For instance, if the reduced set contains 10,000 items and a search term only returns a dozen items, it’s fair to say that’s a targeted search. If it returned 20% of the set, it might need to be refined, or the data is simply rich with that term. Rather than just identifying the number of hits, this type of searching identifies how many types of documents exist within the search hit set. Once the sets of documents to be reviewed are identified, it’s possible to review all those in the content group where the hits exist. This allows the identification of documents relevant to searches that don’t contain a particular keyword. In the previous example, if a reviewer searched for the word soccer, it would not return the rulebook where the game was called football. But reviewing the whole conceptual group would lead the reviewer to understand that it’s also called football. Every industry has acronyms, colloquialisms, and specific vocabulary; if a user is not knowledgeable about them, concept search can help.
The other major benefit of conceptual indexing is the ability to search by concepts rather than keywords. In some systems, this is called concept search; in others, it is called exemplar searching. In both cases, a reviewer provides phrases or paragraphs asking the system to identify documents conceptually similar to what has been provided. Obviously, the more data given, the fewer and more conceptually similar documents should be found.
A final aspect of conceptual search and indexing revolves around instances where an eDiscovery team may have no idea what they are looking for. Clustering helps clarify what’s in the set. First, documents are randomly sampled out of every conceptual group and reviewed. Then, concept groups that have responsive documents in the sample set should be reviewed in their entirety to identify additional responsive documents. This common approach is actually the beginning of the workflow for most technology assisted review (TAR) or predictive coding engines on the market. This technique is used by plaintiffs and defendants alike when they have a set of documents with unknown contents.

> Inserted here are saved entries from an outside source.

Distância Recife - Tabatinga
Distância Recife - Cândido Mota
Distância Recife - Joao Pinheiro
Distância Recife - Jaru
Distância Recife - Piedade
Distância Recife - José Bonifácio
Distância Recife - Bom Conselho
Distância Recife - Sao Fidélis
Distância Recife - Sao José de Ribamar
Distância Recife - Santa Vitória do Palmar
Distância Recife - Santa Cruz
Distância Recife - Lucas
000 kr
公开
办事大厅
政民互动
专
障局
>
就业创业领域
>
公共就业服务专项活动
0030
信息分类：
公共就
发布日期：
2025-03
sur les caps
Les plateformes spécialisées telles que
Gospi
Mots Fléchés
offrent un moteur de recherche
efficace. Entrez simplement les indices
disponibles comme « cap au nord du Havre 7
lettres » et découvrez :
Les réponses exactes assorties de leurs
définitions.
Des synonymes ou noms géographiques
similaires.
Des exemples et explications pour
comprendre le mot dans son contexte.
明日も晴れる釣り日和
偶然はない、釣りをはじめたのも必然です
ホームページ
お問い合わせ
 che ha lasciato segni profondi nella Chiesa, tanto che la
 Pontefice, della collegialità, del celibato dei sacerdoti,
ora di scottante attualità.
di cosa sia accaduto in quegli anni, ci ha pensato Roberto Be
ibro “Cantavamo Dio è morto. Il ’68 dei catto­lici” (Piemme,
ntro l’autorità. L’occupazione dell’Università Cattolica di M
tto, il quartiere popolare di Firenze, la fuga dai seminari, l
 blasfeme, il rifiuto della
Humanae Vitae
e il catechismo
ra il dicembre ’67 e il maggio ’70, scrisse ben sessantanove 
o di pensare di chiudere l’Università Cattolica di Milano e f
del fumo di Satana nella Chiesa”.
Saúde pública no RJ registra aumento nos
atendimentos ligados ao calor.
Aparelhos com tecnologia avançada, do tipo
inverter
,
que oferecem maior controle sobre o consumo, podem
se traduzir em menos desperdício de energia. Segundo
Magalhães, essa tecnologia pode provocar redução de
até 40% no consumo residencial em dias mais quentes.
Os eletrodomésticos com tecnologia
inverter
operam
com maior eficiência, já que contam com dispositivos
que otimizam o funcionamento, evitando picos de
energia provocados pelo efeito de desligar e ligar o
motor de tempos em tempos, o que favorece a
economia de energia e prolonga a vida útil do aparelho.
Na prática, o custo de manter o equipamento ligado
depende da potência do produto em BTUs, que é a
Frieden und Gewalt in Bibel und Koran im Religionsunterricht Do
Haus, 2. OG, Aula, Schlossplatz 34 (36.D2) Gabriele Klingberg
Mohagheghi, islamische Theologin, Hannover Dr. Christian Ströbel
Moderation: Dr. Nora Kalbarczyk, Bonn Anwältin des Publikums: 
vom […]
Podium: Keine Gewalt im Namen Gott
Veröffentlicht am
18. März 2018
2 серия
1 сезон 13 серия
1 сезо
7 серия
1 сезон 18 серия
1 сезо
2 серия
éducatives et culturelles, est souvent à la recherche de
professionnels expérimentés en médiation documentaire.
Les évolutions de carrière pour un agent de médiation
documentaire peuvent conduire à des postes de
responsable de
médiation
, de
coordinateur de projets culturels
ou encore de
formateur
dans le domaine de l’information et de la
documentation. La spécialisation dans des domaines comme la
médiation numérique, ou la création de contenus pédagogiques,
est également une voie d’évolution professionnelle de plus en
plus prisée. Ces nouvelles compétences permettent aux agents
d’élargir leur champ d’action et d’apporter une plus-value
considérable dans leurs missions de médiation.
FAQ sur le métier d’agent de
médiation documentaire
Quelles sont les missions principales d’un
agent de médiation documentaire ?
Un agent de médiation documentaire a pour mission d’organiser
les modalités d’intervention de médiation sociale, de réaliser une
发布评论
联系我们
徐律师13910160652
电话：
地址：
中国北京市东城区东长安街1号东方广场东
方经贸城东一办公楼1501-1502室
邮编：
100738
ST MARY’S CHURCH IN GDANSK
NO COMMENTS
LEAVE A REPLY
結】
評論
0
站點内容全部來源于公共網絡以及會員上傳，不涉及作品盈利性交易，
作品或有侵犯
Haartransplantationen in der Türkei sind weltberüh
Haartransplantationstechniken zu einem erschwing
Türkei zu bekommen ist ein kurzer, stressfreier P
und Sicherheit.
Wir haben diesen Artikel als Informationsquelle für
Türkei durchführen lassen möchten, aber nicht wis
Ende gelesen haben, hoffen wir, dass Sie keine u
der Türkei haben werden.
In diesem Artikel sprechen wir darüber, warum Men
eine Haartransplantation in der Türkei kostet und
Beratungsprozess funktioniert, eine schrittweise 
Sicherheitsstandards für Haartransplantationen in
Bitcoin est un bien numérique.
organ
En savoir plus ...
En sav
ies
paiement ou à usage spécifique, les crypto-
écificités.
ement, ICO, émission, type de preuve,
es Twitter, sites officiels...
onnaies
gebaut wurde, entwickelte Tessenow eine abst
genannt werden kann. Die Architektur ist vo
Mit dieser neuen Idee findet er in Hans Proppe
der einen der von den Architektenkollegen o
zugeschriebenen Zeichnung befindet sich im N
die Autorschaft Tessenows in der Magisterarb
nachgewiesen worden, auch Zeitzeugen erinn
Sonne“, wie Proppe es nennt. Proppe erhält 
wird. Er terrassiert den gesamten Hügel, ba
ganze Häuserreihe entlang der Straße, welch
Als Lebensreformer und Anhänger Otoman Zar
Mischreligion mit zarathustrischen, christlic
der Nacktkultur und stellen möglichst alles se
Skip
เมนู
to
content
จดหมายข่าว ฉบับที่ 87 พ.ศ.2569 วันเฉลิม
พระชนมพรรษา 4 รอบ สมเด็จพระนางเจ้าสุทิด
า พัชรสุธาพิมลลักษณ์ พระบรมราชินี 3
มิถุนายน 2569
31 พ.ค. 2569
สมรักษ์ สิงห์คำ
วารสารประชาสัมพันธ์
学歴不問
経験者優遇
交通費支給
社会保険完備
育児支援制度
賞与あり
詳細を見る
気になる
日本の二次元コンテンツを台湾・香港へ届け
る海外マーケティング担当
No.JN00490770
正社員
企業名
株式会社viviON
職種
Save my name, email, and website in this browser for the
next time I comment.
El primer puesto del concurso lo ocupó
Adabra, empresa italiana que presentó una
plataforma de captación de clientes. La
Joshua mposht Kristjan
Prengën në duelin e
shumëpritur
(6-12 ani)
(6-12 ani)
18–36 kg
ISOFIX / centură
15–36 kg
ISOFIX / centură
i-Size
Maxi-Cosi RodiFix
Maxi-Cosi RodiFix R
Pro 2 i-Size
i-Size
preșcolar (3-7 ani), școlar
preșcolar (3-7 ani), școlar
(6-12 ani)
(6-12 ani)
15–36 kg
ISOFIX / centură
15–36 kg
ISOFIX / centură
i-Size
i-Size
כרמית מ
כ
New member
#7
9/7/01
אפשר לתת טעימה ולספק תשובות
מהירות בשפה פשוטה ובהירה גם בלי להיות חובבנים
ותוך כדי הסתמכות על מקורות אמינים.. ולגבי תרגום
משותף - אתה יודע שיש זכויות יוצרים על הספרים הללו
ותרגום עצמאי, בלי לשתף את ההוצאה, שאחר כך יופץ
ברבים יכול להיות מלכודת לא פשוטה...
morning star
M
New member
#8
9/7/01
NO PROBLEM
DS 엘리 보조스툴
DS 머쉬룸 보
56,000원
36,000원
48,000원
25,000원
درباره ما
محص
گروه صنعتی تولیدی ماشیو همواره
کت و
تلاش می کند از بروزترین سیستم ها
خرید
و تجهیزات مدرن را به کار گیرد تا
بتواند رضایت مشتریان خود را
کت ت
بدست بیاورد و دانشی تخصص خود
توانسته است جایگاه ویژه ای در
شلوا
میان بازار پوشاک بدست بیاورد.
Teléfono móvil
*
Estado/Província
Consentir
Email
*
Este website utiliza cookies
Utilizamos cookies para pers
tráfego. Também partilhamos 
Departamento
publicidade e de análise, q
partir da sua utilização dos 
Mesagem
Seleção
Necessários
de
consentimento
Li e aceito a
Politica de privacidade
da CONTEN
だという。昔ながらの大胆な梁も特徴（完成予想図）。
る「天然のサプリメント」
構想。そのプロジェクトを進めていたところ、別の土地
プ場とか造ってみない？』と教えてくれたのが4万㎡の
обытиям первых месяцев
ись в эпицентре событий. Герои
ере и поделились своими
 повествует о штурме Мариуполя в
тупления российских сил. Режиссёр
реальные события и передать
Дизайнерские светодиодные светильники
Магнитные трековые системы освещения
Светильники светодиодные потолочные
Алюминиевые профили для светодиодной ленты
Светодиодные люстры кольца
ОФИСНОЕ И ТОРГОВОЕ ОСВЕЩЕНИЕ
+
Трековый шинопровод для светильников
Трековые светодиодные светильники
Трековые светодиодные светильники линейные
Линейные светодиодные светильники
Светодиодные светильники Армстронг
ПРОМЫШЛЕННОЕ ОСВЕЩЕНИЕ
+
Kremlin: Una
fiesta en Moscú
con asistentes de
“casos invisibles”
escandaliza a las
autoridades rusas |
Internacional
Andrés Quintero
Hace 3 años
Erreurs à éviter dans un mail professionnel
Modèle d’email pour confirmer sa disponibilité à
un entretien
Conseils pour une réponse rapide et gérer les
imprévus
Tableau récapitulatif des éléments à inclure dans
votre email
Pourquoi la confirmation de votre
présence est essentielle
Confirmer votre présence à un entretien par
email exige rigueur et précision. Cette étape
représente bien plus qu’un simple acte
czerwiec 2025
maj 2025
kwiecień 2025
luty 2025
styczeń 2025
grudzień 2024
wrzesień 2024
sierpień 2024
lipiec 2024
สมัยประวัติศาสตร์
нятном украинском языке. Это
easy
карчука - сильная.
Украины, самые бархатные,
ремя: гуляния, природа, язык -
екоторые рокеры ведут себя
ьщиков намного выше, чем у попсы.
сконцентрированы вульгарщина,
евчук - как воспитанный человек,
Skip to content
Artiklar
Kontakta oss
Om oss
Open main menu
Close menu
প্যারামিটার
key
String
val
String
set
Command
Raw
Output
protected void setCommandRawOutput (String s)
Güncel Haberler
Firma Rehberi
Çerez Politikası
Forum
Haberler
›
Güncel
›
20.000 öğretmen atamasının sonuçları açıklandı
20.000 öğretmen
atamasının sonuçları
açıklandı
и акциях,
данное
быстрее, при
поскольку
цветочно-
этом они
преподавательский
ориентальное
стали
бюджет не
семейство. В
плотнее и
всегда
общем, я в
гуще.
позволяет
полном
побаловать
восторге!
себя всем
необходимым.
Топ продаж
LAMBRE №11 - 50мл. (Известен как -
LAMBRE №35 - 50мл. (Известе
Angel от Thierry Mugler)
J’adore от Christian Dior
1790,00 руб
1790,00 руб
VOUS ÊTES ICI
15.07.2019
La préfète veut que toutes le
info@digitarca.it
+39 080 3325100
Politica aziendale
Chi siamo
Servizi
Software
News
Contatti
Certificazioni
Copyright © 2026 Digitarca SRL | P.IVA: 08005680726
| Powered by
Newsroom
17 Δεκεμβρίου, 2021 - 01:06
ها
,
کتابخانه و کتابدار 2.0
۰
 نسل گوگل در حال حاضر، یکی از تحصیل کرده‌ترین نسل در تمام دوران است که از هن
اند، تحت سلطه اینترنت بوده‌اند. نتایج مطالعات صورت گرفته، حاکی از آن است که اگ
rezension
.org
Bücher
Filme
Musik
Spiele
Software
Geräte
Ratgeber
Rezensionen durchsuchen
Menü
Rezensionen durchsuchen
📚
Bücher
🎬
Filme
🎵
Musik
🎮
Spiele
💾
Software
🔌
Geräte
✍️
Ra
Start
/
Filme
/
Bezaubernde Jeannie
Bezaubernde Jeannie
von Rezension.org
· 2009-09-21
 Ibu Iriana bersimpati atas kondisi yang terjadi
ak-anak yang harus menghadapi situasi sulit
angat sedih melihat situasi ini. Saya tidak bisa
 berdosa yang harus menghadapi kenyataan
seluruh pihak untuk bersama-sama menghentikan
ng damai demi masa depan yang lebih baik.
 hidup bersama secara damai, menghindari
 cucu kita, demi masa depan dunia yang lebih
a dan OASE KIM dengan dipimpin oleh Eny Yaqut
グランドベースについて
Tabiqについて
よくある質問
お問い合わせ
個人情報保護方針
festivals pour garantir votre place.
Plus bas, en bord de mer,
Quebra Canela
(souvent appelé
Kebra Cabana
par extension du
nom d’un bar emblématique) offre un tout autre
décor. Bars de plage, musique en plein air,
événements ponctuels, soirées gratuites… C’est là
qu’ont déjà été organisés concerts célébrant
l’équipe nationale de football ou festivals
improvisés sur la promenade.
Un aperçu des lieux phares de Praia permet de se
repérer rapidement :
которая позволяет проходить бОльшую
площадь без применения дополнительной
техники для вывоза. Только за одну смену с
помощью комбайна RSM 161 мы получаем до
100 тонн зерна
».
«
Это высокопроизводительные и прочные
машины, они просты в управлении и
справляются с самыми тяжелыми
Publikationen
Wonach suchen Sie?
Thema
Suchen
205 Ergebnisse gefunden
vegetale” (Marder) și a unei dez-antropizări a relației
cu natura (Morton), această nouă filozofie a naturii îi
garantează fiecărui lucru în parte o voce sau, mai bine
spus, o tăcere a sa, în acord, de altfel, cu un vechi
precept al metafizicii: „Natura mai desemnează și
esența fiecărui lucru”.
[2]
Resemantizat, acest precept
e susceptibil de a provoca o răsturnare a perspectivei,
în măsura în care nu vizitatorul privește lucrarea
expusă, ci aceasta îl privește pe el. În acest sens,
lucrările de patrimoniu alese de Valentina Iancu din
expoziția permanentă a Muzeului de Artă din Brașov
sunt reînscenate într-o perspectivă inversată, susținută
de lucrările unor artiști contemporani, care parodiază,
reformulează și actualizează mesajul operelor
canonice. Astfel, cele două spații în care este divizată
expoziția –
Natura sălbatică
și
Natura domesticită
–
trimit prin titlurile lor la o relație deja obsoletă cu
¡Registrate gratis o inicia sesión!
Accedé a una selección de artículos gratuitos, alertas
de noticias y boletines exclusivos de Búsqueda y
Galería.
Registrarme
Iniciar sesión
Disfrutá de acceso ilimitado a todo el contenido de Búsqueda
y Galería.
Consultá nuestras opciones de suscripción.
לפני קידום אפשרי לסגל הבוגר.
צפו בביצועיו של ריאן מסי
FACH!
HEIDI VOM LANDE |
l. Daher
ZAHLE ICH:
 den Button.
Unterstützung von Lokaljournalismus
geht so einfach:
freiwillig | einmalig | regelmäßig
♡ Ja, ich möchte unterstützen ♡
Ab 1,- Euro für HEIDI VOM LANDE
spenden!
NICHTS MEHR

Keyword search and date filtering are ubiquitous and understandable to most users, and they generally produce the same results across platforms. Threading and concept searching can enhance and advance keyword search and filtering to improve overall search efficiency and effectiveness. Artificial intelligence-based email thread identification and conceptual grouping is not a new idea but has become simpler to use and easier to understand in modern eDiscovery platforms. Combining all these search technologies is the most effective way to reduce the review burden and locate the documents most relevant to your matter.